Eles trabalhavam juntos. Ela ficava no escritório, e ele no chão de fábrica e tinha que levar os relatórios diários pra ela. Flertavam de leve, o que era divertido, mas progrediu quando se encontravam nos drinks de fim de semana do grupo.

Minha ex era uma mulher bonita. Não exatamente qualidade de modelo, só atração superficial. Talvez ela estivesse entediada. Talvez eu não estivesse prestando atenção suficiente. Já durava dois meses, e eu não fazia ideia. Então a esposa dele percebeu, os seguiu, arrastou ela pra fora do quarto de motel nua e lhe deu uma surra. Ela já tinha dado um jeito no Bombadão bem feito, então ele não estava em posição de protegê-la.

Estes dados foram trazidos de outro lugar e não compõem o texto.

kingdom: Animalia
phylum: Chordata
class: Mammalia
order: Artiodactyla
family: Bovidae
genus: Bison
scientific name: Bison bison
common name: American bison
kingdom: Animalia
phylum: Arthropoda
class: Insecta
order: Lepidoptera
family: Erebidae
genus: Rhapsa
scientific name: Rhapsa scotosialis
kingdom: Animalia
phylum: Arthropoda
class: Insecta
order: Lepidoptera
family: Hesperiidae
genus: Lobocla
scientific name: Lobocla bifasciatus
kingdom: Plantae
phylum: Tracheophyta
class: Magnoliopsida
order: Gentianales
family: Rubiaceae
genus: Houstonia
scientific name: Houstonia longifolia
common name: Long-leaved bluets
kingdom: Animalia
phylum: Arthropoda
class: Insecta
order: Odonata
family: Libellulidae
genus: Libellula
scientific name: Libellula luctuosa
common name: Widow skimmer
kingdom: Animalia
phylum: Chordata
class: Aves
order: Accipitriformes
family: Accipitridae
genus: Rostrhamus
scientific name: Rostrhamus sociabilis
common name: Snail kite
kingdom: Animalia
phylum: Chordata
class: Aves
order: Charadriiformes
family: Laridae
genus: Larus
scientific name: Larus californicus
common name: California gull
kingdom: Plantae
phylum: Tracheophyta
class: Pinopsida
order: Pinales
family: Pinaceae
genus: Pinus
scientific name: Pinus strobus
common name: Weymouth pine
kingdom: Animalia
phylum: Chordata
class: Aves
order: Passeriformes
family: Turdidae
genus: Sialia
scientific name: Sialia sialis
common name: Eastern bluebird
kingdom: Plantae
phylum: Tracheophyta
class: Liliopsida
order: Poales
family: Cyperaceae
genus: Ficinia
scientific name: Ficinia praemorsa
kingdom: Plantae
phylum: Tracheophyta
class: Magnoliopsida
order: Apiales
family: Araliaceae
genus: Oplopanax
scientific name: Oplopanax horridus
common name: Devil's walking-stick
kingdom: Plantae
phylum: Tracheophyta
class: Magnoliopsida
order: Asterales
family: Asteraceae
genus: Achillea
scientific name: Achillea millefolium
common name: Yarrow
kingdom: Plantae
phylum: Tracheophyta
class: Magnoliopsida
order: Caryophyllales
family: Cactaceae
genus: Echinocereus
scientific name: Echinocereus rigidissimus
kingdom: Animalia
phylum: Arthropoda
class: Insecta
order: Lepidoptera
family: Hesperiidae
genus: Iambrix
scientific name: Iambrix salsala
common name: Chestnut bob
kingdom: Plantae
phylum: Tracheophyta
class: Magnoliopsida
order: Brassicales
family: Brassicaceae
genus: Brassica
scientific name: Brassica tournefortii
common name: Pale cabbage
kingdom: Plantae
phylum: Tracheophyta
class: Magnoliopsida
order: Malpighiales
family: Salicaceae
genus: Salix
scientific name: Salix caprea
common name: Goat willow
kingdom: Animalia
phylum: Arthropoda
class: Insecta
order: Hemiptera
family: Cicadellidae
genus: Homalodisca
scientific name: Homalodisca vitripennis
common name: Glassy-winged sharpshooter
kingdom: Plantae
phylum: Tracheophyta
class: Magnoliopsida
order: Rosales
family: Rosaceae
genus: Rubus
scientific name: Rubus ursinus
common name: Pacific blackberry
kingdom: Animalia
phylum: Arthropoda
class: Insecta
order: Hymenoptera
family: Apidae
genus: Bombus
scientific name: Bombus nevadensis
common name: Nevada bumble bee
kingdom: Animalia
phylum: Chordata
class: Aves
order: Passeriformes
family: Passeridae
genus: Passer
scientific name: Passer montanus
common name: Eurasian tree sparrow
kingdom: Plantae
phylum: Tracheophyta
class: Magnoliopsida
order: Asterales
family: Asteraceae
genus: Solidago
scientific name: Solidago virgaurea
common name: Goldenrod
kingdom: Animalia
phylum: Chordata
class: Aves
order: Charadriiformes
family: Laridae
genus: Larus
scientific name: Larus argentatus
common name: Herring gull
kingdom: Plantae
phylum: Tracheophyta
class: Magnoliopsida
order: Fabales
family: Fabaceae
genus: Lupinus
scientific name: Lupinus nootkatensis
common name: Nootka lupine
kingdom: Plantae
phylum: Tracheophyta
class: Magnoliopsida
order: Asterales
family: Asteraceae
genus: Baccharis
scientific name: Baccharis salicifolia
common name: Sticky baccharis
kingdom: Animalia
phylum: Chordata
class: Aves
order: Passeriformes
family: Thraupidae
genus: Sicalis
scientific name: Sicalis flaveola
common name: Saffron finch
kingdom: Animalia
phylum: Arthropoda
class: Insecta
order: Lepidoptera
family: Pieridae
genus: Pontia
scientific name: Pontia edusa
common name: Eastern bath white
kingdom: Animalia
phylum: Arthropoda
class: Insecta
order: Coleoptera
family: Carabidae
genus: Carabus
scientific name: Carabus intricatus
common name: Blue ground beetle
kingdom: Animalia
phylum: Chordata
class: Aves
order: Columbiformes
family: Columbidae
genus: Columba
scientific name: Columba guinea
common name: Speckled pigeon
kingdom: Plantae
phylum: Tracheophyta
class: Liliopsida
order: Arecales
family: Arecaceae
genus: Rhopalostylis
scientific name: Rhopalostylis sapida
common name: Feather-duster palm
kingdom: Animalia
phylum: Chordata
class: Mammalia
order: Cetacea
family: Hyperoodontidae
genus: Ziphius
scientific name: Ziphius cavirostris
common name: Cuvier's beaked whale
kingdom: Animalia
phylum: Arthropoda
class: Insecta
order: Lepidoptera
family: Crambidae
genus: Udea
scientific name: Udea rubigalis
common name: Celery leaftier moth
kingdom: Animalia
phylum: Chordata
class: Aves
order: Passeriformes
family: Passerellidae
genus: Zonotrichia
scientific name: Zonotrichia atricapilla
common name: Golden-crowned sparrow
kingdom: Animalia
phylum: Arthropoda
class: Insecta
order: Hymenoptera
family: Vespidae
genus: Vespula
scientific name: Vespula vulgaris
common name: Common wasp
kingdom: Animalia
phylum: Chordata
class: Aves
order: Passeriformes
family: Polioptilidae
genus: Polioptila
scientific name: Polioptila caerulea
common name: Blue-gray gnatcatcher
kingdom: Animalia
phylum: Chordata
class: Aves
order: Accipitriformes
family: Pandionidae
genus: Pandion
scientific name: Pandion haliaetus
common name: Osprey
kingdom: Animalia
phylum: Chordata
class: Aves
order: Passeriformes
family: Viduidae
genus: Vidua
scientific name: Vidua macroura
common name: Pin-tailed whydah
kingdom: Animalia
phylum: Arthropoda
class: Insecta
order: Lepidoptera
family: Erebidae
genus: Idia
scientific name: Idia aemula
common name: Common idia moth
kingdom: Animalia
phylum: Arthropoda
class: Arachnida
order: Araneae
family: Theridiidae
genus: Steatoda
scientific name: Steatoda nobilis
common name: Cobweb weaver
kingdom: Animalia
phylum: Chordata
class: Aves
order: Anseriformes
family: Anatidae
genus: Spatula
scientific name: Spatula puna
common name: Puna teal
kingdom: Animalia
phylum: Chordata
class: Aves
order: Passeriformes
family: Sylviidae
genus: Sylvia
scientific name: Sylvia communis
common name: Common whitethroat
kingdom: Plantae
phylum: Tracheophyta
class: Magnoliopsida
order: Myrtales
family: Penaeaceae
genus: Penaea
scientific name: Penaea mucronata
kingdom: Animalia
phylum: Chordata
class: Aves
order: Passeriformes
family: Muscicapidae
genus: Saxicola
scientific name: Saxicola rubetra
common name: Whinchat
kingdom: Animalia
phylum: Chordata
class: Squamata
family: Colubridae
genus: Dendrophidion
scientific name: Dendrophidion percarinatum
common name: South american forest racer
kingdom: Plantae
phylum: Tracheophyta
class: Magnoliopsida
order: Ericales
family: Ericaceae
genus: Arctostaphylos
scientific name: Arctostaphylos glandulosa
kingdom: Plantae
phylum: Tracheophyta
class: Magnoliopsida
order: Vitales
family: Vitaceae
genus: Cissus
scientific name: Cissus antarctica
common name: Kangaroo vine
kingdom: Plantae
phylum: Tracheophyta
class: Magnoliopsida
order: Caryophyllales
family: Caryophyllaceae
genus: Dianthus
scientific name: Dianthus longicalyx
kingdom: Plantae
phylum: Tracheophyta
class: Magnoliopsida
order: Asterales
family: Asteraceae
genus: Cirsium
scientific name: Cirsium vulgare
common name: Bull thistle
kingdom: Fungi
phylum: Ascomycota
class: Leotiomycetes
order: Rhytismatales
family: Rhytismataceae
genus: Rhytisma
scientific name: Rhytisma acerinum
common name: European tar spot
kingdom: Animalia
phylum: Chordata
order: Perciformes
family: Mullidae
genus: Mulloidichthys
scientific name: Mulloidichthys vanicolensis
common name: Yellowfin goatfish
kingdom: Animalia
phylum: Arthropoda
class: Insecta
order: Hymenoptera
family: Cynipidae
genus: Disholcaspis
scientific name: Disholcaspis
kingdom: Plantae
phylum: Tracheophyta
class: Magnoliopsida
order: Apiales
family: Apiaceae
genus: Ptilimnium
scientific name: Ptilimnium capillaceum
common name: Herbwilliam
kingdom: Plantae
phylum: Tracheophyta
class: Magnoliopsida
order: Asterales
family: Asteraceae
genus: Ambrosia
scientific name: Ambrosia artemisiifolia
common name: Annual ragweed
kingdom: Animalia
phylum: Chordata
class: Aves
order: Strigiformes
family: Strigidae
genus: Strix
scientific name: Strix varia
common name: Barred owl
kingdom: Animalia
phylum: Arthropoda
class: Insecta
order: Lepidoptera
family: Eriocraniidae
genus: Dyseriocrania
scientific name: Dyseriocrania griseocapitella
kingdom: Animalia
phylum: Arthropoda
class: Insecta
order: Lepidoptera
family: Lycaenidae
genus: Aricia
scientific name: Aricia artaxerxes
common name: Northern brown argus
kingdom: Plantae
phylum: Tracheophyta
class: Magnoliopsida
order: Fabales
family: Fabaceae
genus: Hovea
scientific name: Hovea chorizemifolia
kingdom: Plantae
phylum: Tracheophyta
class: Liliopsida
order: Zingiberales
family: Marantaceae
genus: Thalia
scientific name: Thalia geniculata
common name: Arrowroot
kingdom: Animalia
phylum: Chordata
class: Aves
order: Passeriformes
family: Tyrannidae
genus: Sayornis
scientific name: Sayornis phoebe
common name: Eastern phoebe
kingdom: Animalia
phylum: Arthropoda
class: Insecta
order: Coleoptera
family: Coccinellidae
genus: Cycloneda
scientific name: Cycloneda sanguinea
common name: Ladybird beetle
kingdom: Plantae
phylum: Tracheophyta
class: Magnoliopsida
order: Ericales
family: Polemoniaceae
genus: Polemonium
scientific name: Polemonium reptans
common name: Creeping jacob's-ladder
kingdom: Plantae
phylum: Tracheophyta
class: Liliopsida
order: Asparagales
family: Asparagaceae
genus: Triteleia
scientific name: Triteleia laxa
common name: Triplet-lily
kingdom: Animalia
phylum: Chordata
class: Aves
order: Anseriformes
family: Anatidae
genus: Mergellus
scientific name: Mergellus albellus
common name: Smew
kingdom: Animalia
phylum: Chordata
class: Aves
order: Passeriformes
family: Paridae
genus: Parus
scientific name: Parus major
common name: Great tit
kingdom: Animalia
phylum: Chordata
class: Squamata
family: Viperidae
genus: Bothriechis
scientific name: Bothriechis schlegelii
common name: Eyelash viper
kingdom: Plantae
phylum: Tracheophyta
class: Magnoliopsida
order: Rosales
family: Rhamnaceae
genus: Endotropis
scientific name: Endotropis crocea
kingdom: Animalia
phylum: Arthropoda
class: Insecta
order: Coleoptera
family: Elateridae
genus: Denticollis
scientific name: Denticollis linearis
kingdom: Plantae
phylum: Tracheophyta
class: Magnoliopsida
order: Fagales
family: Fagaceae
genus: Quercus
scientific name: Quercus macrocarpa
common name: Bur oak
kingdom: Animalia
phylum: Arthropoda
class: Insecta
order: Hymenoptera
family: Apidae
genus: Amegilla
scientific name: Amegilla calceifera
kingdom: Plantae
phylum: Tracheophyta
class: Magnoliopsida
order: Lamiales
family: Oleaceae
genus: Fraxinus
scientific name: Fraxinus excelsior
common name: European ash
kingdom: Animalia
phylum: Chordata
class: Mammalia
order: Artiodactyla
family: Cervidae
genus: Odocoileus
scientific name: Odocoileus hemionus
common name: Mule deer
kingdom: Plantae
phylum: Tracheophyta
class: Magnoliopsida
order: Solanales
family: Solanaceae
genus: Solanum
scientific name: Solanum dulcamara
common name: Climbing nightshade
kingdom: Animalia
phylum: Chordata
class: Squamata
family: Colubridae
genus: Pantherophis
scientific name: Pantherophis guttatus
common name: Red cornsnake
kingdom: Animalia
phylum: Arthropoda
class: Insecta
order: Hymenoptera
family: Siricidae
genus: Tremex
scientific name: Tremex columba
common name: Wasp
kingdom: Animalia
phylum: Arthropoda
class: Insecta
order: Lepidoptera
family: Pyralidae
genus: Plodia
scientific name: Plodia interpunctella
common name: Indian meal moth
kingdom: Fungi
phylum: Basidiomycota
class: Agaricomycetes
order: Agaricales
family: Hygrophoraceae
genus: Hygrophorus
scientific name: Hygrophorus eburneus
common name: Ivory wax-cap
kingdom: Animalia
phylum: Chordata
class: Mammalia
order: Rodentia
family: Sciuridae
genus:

Aconteceu no Fuck Away Motel, um lugar barato notório como ponto de encontro pra amantes. O nome verdadeiro era The Far Away Motel, e ninguém sabia por quê. Era tão ruim que pelo menos duas vezes, um marido e uma esposa pegaram um ao outro aparecendo ao mesmo tempo com seus amantes.

Conheci a esposa dele durante o divórcio. A mulher era uma amazona, um metro e oitenta, sem gordura corporal discernível. Ela era instrutora de fitness e musculação numa academia local e também ajudava a dar um curso de autodefesa que a academia oferecia. Ela conheceu o marido quando foi designada como treinadora de musculação dele. Ficou mais fácil entender como a esposa tinha apanhado tão facilmente.